Vous avez raison, monsieur Percheron, de parler d'exception française : notre modèle est unique tant par le niveau des investissements publics au bénéfice de la création (le CNC dispose par exemple d'un budget annuel de 650 millions d'euros pour soutenir le cinéma et le jeu vidéo) que par les obligations faites au secteur privé. Nous sommes optimistes quant à sa pérennité même si des fragilités demeurent.
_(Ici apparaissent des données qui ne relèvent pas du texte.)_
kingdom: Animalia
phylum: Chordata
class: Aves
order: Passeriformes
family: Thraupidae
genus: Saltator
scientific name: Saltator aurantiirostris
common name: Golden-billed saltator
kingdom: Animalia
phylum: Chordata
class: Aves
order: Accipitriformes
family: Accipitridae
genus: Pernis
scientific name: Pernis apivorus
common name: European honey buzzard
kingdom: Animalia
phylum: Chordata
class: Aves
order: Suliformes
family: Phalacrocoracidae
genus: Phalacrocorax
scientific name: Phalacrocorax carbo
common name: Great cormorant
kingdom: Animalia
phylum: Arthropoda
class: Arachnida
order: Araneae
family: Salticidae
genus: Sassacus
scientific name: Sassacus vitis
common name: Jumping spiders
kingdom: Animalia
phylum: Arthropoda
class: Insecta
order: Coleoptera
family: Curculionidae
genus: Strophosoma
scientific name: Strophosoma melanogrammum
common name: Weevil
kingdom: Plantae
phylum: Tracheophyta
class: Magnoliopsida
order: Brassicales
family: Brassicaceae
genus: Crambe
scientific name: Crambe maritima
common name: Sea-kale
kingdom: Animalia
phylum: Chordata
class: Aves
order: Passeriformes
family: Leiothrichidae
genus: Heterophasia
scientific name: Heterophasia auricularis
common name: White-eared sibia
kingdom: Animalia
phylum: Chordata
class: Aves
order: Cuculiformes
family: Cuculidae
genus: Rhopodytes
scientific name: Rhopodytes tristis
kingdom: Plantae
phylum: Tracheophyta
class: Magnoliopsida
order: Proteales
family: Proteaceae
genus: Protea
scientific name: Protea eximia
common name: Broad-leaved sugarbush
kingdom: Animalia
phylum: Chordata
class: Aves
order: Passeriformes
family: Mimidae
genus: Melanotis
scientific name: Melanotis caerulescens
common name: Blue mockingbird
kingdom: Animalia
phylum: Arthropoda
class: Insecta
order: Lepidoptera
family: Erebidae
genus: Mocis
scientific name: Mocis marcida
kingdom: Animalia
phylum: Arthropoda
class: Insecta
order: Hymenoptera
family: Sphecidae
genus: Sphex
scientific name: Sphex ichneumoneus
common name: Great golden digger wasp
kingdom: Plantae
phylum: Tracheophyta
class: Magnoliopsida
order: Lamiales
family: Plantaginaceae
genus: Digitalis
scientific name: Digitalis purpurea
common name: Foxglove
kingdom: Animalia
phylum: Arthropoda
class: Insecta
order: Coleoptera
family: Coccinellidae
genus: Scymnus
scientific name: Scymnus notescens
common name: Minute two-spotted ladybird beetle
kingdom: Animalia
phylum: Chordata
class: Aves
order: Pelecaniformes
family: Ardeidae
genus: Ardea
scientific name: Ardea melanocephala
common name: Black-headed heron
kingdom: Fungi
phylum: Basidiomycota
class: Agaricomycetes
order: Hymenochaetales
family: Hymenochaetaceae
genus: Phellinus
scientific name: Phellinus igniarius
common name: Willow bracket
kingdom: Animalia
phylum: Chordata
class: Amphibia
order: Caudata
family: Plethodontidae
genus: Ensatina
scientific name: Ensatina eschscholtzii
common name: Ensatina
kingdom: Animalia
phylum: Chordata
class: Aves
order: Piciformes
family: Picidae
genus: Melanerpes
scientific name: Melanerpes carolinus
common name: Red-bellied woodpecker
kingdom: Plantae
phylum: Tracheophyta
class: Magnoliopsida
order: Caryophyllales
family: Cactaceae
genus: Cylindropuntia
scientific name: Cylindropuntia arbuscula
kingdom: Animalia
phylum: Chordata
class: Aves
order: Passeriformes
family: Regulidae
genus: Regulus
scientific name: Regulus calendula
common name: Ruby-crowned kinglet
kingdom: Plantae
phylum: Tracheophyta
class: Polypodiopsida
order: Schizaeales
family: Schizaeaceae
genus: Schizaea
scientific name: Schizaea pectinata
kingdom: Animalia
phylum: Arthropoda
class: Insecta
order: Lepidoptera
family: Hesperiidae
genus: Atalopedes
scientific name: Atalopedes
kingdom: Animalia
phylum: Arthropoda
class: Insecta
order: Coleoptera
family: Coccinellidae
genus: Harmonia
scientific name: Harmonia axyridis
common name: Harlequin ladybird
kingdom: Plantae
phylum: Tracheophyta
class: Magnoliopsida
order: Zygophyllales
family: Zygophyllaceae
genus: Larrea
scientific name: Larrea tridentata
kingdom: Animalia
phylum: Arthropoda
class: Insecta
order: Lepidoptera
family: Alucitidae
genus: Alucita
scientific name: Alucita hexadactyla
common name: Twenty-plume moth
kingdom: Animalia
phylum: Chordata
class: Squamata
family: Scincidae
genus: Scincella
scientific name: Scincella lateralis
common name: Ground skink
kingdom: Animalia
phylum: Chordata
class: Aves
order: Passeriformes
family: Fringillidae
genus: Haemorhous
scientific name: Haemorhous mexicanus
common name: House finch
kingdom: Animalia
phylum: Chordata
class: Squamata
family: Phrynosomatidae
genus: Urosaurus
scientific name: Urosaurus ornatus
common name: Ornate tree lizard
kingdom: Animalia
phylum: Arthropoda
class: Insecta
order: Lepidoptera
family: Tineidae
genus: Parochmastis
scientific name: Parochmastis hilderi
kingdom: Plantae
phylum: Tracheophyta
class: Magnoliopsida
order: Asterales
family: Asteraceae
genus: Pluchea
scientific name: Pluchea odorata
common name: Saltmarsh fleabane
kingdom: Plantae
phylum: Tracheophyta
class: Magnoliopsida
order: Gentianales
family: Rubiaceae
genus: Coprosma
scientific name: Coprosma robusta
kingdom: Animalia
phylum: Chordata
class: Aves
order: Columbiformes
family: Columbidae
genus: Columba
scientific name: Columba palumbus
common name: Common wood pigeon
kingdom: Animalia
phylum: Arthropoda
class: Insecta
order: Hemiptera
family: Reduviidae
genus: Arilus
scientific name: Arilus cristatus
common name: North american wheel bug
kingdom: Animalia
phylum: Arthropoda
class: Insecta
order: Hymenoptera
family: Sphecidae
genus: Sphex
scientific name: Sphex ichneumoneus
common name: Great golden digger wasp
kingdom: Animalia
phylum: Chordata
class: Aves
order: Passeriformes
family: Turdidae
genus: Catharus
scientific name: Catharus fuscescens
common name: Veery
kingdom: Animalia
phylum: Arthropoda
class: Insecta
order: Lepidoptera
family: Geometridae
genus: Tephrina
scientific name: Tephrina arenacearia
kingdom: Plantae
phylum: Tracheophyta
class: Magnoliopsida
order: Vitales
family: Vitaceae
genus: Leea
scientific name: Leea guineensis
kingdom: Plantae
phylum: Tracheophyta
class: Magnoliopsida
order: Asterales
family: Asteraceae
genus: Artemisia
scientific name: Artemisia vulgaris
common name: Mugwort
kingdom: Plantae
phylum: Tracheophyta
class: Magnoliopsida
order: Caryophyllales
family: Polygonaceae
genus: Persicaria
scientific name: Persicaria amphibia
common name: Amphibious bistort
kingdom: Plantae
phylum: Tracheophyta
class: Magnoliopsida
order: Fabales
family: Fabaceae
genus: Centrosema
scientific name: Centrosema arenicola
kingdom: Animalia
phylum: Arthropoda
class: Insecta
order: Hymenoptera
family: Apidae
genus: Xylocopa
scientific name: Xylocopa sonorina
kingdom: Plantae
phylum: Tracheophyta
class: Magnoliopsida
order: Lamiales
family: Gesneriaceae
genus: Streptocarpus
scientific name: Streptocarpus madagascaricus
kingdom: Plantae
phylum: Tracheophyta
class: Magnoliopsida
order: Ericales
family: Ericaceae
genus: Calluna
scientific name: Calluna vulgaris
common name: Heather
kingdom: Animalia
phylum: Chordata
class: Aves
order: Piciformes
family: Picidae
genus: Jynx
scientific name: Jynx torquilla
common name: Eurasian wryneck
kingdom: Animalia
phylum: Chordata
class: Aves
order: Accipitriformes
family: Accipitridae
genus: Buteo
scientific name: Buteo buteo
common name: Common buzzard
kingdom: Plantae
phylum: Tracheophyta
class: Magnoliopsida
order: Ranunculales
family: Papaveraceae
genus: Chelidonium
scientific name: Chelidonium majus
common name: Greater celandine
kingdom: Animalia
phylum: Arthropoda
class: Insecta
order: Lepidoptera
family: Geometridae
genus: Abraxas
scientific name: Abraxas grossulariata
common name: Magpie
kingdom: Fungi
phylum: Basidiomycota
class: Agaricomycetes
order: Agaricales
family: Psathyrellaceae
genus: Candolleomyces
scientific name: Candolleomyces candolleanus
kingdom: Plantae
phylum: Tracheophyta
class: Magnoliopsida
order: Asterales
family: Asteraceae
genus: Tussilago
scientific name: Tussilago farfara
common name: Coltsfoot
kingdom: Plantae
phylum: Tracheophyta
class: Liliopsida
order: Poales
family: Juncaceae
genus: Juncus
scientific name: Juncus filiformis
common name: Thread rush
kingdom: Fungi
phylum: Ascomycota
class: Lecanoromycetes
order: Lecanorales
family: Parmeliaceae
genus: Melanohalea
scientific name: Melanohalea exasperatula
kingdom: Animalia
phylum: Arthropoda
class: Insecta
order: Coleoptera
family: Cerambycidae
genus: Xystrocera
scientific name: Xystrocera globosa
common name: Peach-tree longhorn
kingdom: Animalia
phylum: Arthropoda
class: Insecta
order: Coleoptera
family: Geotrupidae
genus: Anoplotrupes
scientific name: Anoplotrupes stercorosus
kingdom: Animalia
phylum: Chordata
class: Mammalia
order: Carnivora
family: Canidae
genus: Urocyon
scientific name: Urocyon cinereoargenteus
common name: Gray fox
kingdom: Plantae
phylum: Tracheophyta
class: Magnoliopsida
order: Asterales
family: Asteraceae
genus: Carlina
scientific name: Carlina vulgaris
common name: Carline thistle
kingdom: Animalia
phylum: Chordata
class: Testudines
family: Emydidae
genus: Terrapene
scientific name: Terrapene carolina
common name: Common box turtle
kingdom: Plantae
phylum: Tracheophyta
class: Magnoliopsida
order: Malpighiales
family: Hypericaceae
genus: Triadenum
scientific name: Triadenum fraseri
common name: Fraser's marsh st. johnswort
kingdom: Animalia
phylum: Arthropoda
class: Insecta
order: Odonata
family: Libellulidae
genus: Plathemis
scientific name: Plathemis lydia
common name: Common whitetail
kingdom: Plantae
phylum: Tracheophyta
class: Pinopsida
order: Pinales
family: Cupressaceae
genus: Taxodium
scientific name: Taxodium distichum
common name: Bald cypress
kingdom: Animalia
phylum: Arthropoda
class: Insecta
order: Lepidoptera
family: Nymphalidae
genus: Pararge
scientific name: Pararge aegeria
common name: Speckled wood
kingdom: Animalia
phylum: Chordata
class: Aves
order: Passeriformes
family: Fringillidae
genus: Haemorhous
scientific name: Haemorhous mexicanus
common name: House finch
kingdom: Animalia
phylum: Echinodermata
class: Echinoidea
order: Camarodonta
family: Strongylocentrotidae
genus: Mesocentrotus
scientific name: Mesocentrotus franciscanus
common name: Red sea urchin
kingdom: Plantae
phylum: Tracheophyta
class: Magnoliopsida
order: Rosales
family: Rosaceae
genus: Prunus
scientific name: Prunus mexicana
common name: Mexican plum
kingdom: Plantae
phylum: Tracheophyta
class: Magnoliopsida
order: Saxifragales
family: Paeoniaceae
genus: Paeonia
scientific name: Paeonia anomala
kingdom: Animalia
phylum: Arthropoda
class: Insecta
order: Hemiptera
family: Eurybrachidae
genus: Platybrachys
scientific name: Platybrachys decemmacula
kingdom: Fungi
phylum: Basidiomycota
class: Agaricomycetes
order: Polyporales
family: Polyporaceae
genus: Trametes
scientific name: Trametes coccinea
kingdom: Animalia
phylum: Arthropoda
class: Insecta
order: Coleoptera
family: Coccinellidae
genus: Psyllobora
La France produit de très nombreux films, au point que certains évoquent une crise de la surproduction, les salles accueillent un nombre de spectateurs record, bien supérieur aux chiffres constatés dans les autres pays européens, nos oeuvres sont fréquemment primées dans les plus grands festivals et nos engagements internationaux en coproduction comme en soutien aux pays défavorisés grâce à l'aide aux cinémas du monde, ne se démentent pas. Frédérique Bredin, présidente du CNC, a d'ailleurs décidé de mener une politique active de soutien à la francophonie qui a conduit le centre à signer des accords de partenariat avec la Tunisie et le Maroc et à créer, avec ses homologues suisse, belge, canadien et luxembourgeois, un fonds de soutien destiné au cinéma d'Afrique subsaharienne.

Madame la présidente, vous avez très justement pointé du doigt une faiblesse de notre système : il faut que nous prenions mieux en compte l'avis des spectateurs. Nous réfléchissons à cet égard à ce que les commissions du CNC qui attribuent les aides sélectives intègrent des représentants des spectateurs. Nous développons également des enquêtes qualitatives qui toutes montrent que les Français ont une excellente image de leurs salles de cinéma. Il est vrai que notre parc est unique en Europe en nombre comme en qualité.